Sunday, April 15, 2007

December 21st

Mood - Oh god, oh god, oh god.

(Note to self:
Tell Minerva, get dress, calm down! )



Boy, am I getting tired of Mr. Draco Malfoy! He makes everybody miserable. Students, teachers. YOU BLOODY NAME IT! But, has he been punished? No! He has not! That student finally came (And I finally got my breakfast after too. Yay.) and it turned out he was ANOTHER victim of Malfoy and his gang of idiots.

Well, this is the last straw... I'm going to see Snape today if its the last thing I do! I have to get this sorted out now. Its beyond a joke.

That little rant over, I guess I should get on with more pressing issues.

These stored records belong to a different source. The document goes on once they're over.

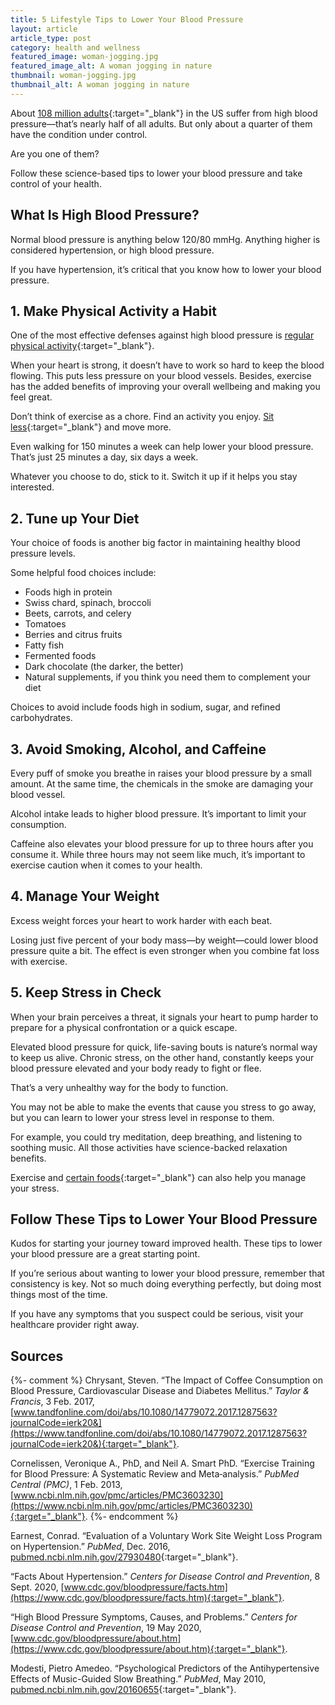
 ```yaml
---
title: 5 Lifestyle Tips to Lower Your Blood Pressure
layout: article
article_type: post
category: health and wellness
featured_image: woman-jogging.jpg
featured_image_alt: A woman jogging in nature
thumbnail: woman-jogging.jpg
thumbnail_alt: A woman jogging in nature
---
```


About [108 million adults](https://www.cdc.gov/bloodpressure/facts.htm#:~:text=Nearly%20half%20of%20adults%20in,are%20taking%20medication%20for%20hypertension.&text=Only%20about%201%20in%204,have%20their%20condition%20under%20control.){:target="_blank"} in the US suffer from high blood pressure—that’s nearly half of all adults. But only about a quarter of them have the condition under control.

Are you one of them?

Follow these science-based tips to lower your blood pressure and take control of your health.

## What Is High Blood Pressure?

Normal blood pressure is anything below 120/80 mmHg. Anything higher is considered hypertension, or high blood pressure.

If you have hypertension, it’s critical that you know how to lower your blood pressure.

## 1. Make Physical Activity a Habit

One of the most effective defenses against high blood pressure is [regular physical activity](https://www.ncbi.nlm.nih.gov/pmc/articles/PMC3603230/){:target="_blank"}.

When your heart is strong, it doesn’t have to work so hard to keep the blood flowing. This puts less pressure on your blood vessels. Besides, exercise has the added benefits of improving your overall wellbeing and making you feel great.

Don’t think of exercise as a chore. Find an activity you enjoy. [Sit less](https://www.ahajournals.org/doi/10.1161/HYPERTENSIONAHA.118.11190){:target="_blank"} and move more.

Even walking for 150 minutes a week can help lower your blood pressure. That’s just 25 minutes a day, six days a week.

Whatever you choose to do, stick to it. Switch it up if it helps you stay interested.

## 2. Tune up Your Diet

Your choice of foods is another big factor in maintaining healthy blood pressure levels.

Some helpful food choices include:

- Foods high in protein
- Swiss chard, spinach, broccoli
- Beets, carrots, and celery
- Tomatoes
- Berries and citrus fruits
- Fatty fish
- Fermented foods
- Dark chocolate (the darker, the better)
- Natural supplements, if you think you need them to complement your diet

Choices to avoid include foods high in sodium, sugar, and refined carbohydrates.

## 3. Avoid Smoking, Alcohol, and Caffeine

Every puff of smoke you breathe in raises your blood pressure by a small amount. At the same time, the chemicals in the smoke are damaging your blood vessel.

Alcohol intake leads to higher blood pressure. It’s important to limit your consumption.

Caffeine also elevates your blood pressure for up to three hours after you consume it. While three hours may not seem like much, it’s important to exercise caution when it comes to your health.

## 4. Manage Your Weight

Excess weight forces your heart to work harder with each beat.

Losing just five percent of your body mass—by weight—could lower blood pressure quite a bit. The effect is even stronger when you combine fat loss with exercise.

## 5. Keep Stress in Check

When your brain perceives a threat, it signals your heart to pump harder to prepare for a physical confrontation or a quick escape.

Elevated blood pressure for quick, life-saving bouts is nature’s normal way to keep us alive. Chronic stress, on the other hand, constantly keeps your blood pressure elevated and your body ready to fight or flee.

That’s a very unhealthy way for the body to function.

You may not be able to make the events that cause you stress to go away, but you can learn to lower your stress level in response to them.

For example, you could try meditation, deep breathing, and listening to soothing music. All those activities have science-backed relaxation benefits.

Exercise and [certain foods](https://exploreim.ucla.edu/nutrition/eat-right-drink-well-stress-less-stress-reducing-foods-herbal-supplements-and-teas/){:target="_blank"} can also help you manage your stress.

## Follow These Tips to Lower Your Blood Pressure

Kudos for starting your journey toward improved health. These tips to lower your blood pressure are a great starting point.

If you’re serious about wanting to lower your blood pressure, remember that consistency is key. Not so much doing everything perfectly, but doing most things most of the time.

If you have any symptoms that you suspect could be serious, visit your healthcare provider right away.

## Sources
{%- comment %}
Chrysant, Steven. “The Impact of Coffee Consumption on Blood Pressure, Cardiovascular Disease and Diabetes Mellitus.” _Taylor & Francis_, 3 Feb. 2017, [www.tandfonline.com/doi/abs/10.1080/14779072.2017.1287563?journalCode=ierk20&](https://www.tandfonline.com/doi/abs/10.1080/14779072.2017.1287563?journalCode=ierk20&){:target="_blank"}.

Cornelissen, Veronique A., PhD, and Neil A. Smart PhD. “Exercise Training for Blood Pressure: A Systematic Review and Meta‐analysis.” _PubMed Central (PMC)_, 1 Feb. 2013, [www.ncbi.nlm.nih.gov/pmc/articles/PMC3603230](https://www.ncbi.nlm.nih.gov/pmc/articles/PMC3603230){:target="_blank"}.
{%- endcomment %}

Earnest, Conrad. “Evaluation of a Voluntary Work Site Weight Loss Program on Hypertension.” _PubMed_, Dec. 2016, [pubmed.ncbi.nlm.nih.gov/27930480](https://pubmed.ncbi.nlm.nih.gov/27930480){:target="_blank"}.

“Facts About Hypertension.” _Centers for Disease Control and Prevention_, 8 Sept. 2020, [www.cdc.gov/bloodpressure/facts.htm](https://www.cdc.gov/bloodpressure/facts.htm){:target="_blank"}.

“High Blood Pressure Symptoms, Causes, and Problems.” _Centers for Disease Control and Prevention_, 19 May 2020, [www.cdc.gov/bloodpressure/about.htm](https://www.cdc.gov/bloodpressure/about.htm){:target="_blank"}.

Modesti, Pietro Amedeo. “Psychological Predictors of the Antihypertensive Effects of Music-Guided Slow Breathing.” _PubMed_, May 2010, [pubmed.ncbi.nlm.nih.gov/20160655](https://pubmed.ncbi.nlm.nih.gov/20160655){:target="_blank"}.
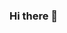 ### Hi there 👋

<!--
**XueuX98/XueuX98** is a ✨ _special_ ✨ repository because its `README.md` (this file) appears on your GitHub profile.

Here are some ideas to get you started:

- 🔭 I’m currently working on my PhD project
- 🌱 I’m currently learning multipal things :)
- 🤔 I’m looking for help with pipe of metagenomic analysis
- 💬 Ask me about nothing, haha, I am here to learning. I will ask your guys.
-->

When am I going to get my dress!? Argh! It hit me this morning, its only a few days until... Until... You know! The big day. And I have no dress! What am I going to do? Walk down the aisle naked? Oh yes, that would be lovely. (I know Gilderoy wouldn't give a monkeys, but that is besides the point.) "Ok folks! Its time for the first dance!" "Oh yes, that would be lovely, let me remove the confetti from out my butt first!"

I've been considering telling someone. Maybe Minerva. Minerva is such a good friend. I think I will, maybe she can help me look for a dress. I only hope I'm doing the right thing. The last thing I want is for such information to get out to OTHER people. I'm not saying she is a blabbermouth, but people DO talk. Its a fact of life. She confides in Dumbledore, for example. Nah. I know he wouldn't blab. He's a good man.

I'm still giggling to myself about the whole thing. When the invites were sent out, I had a reply or two from family members asking me if "It was too soon". I must admit, it has been playing on my mind for the past few days and especially at night time. But, when I think about it... Sure, it seems like a fast thing, but it feels right. And to be honest, I don't have time for doubts. So, I have decided to cast them aside (The doubts I mean) and just smile. Smile if my stomach churns. Smile if my head fuzzes up. Smile if my god damned relatives, who don't really care for me anyway I might add and are there only for the free food, can't stand the idea and moan all wedding long.

4 days. 4 DAYS!? Oh gods! There's not enough time to prepare is there!? Not even mentally! Oh lordy, I have to calm down here. I think I'm going to head to the Great Hall for a snack. Snacks calm me down. Yes. Yes that's it. That's what I'll do. Then I'll go to see Minerva. YES! Then I can tell her about the whole thing and I won't be alone. Oh god, oh god, oh god.

How do I get myself into these bloody situations!?